ABOUT THIS TASK: Working from the entries that follow, transcribe exactly and only the lines from the one with "eye_color: 5 -> 20" through the last, pictures excluded.

MATERIAL SUPPLIED:
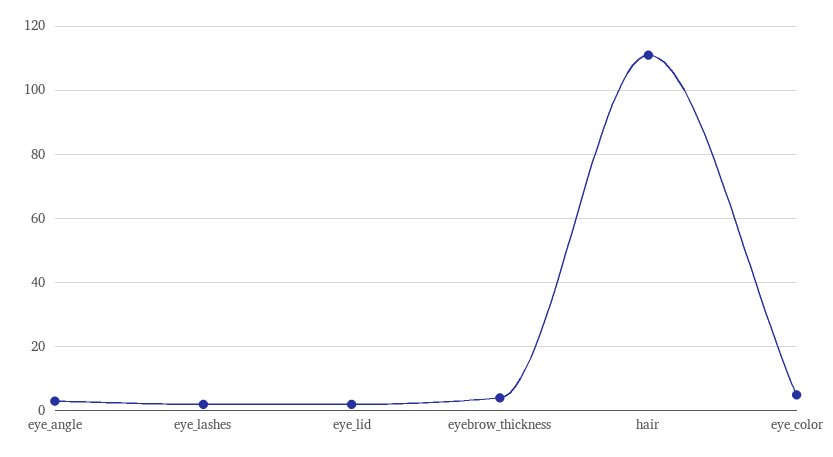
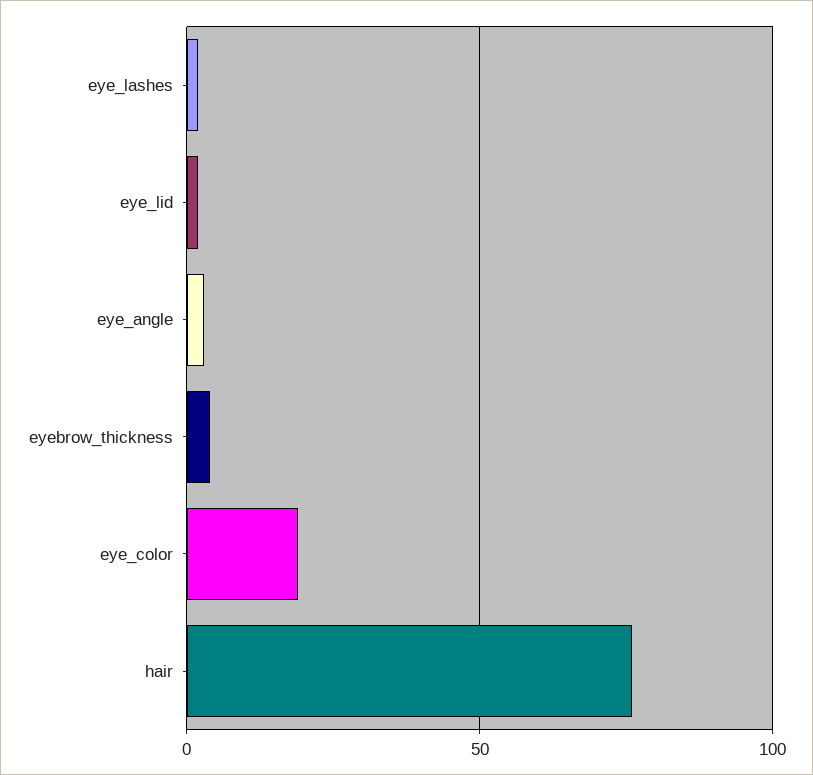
hair: 110 -> 75
eye_color: 5 -> 20

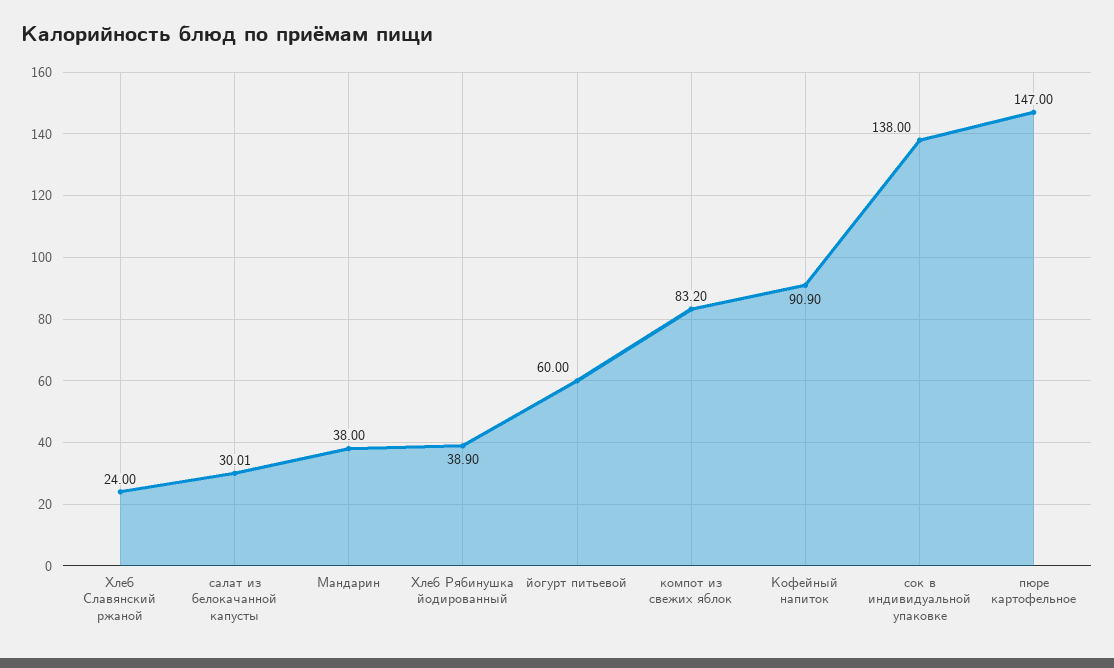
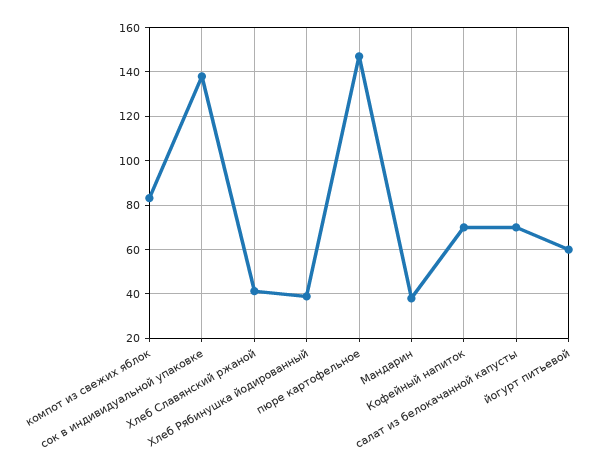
Хлеб Славянский ржаной: 24 -> 40
салат из белокачанной капусты: 30.01 -> 70
Кофейный напиток: 90.9 -> 70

SOLUTION TO THE EXERCISE:
eye_color: 5 -> 20

Хлеб Славянский ржаной: 24 -> 40
салат из белокачанной капусты: 30.01 -> 70
Кофейный напиток: 90.9 -> 70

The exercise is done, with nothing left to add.